__Task statement__
Swap every "Madrid" in the material below for "Valencia", and reproduce the rest unchanged.

»»

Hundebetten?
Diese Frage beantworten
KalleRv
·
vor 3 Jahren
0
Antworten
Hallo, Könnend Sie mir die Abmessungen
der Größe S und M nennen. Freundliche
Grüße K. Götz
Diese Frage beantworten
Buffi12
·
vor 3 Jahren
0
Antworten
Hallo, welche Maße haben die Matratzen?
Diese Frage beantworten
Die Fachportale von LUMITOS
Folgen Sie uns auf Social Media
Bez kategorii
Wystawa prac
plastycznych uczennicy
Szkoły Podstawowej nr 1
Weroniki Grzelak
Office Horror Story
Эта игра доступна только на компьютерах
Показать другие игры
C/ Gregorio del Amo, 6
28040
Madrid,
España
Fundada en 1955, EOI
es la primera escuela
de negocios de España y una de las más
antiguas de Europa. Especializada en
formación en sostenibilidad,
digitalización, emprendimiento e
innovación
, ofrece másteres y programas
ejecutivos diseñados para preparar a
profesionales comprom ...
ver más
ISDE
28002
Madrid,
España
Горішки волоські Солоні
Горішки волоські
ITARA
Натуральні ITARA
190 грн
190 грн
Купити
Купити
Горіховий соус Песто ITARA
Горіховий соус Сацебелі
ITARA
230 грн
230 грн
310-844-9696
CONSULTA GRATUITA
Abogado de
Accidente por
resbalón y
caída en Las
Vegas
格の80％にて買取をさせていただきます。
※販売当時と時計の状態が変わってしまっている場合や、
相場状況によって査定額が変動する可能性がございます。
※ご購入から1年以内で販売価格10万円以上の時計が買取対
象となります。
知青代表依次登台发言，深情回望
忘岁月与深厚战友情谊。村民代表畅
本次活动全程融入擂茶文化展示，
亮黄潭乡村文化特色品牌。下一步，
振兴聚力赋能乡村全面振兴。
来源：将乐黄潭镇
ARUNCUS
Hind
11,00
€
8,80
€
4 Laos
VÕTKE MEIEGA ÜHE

««

__Result__
Hundebetten?
Diese Frage beantworten
KalleRv
·
vor 3 Jahren
0
Antworten
Hallo, Könnend Sie mir die Abmessungen
der Größe S und M nennen. Freundliche
Grüße K. Götz
Diese Frage beantworten
Buffi12
·
vor 3 Jahren
0
Antworten
Hallo, welche Maße haben die Matratzen?
Diese Frage beantworten
Die Fachportale von LUMITOS
Folgen Sie uns auf Social Media
Bez kategorii
Wystawa prac
plastycznych uczennicy
Szkoły Podstawowej nr 1
Weroniki Grzelak
Office Horror Story
Эта игра доступна только на компьютерах
Показать другие игры
C/ Gregorio del Amo, 6
28040
Valencia,
España
Fundada en 1955, EOI
es la primera escuela
de negocios de España y una de las más
antiguas de Europa. Especializada en
formación en sostenibilidad,
digitalización, emprendimiento e
innovación
, ofrece másteres y programas
ejecutivos diseñados para preparar a
profesionales comprom ...
ver más
ISDE
28002
Valencia,
España
Горішки волоські Солоні
Горішки волоські
ITARA
Натуральні ITARA
190 грн
190 грн
Купити
Купити
Горіховий соус Песто ITARA
Горіховий соус Сацебелі
ITARA
230 грн
230 грн
310-844-9696
CONSULTA GRATUITA
Abogado de
Accidente por
resbalón y
caída en Las
Vegas
格の80％にて買取をさせていただきます。
※販売当時と時計の状態が変わってしまっている場合や、
相場状況によって査定額が変動する可能性がございます。
※ご購入から1年以内で販売価格10万円以上の時計が買取対
象となります。
知青代表依次登台发言，深情回望
忘岁月与深厚战友情谊。村民代表畅
本次活动全程融入擂茶文化展示，
亮黄潭乡村文化特色品牌。下一步，
振兴聚力赋能乡村全面振兴。
来源：将乐黄潭镇
ARUNCUS
Hind
11,00
€
8,80
€
4 Laos
VÕTKE MEIEGA ÜHE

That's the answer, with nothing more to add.